You could use these examples on TPU/GPU/CPU single-host and modify it to run on multi-host. And you could modify it to sharding-style `tiled`, `partial_replication` and `replicated`.

### Auto-Sharding
We are introducing a new PyTorch/XLA SPMD feature, called ``auto-sharding``, [RFC](https://github.com/pytorch/xla/issues/6322).
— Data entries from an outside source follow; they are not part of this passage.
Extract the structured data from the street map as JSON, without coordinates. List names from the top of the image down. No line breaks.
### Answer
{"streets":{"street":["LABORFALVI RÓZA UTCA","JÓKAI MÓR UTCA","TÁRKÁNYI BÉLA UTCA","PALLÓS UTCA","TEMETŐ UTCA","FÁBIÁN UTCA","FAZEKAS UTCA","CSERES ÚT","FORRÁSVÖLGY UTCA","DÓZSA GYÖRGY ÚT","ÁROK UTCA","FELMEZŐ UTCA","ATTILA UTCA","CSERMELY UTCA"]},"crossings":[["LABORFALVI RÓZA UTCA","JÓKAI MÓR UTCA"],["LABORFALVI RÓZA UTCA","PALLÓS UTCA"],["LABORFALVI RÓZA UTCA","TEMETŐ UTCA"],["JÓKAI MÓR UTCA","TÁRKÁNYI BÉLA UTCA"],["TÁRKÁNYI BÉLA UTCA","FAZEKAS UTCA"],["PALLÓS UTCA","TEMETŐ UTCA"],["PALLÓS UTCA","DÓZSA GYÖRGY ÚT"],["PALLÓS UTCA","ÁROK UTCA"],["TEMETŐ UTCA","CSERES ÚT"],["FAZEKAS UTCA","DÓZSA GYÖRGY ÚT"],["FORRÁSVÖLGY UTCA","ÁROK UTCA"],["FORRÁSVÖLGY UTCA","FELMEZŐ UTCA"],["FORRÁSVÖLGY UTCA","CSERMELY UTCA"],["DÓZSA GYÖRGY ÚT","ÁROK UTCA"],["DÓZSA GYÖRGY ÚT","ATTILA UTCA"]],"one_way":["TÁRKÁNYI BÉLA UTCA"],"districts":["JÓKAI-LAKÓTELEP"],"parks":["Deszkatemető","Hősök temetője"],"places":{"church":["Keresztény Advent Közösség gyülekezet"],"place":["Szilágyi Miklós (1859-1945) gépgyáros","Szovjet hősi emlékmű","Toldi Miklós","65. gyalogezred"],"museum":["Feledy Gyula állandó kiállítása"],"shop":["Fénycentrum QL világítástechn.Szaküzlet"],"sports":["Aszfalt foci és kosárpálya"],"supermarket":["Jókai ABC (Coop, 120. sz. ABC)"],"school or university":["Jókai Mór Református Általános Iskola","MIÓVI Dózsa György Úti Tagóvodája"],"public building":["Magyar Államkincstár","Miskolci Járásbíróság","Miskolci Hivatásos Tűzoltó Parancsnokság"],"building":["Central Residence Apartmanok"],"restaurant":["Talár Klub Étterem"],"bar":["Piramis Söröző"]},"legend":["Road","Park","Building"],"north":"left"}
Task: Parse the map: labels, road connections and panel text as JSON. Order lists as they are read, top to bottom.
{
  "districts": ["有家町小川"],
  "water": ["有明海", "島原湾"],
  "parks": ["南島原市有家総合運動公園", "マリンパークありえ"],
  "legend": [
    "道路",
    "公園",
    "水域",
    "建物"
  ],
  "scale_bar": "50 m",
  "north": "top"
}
This is an experimental feature in `r2.3` and `nightly`, that supports `XLA:TPU` and a single TPUVM host.

PyTorch/XLA auto-sharding can be enabled by one of the following:
- Setting envvar `XLA_AUTO_SPMD=1`
- Calling the SPMD API in the beginning of your code:

```python
import torch_xla.runtime as xr
xr.use_spmd(auto=True)
```
- Calling `pytorch.distributed._tensor.distribute_module` with `auto-policy` and `xla`:

```python
import torch_xla.runtime as xr
from torch.distributed._tensor import DeviceMesh, distribute_module
from torch_xla.distributed.spmd import auto_policy

device_count = xr.global_runtime_device_count()
device_mesh = DeviceMesh("xla", list(range(device_count)))

# Currently, model should be loaded to xla device via distribute_module.
model = MyModule()  # nn.module
sharded_model = distribute_module(model, device_mesh, auto_policy)
```

Optionally, one can set the following options/env-vars to control the behvaior of
the XLA-based auto-sharding pass:
- `XLA_AUTO_USE_GROUP_SHARDING`: group resharding of the parameters. Set by default.
- `XLA_AUTO_SPMD_MESH`: logical mesh shape to be used for auto-sharding. For example,
`XLA_AUTO_SPMD_MESH=2,2` corresponds to a 2-by-2 mesh with 4 global devices. If unset,
a default device mesh shape of `num_devices,1` will be used.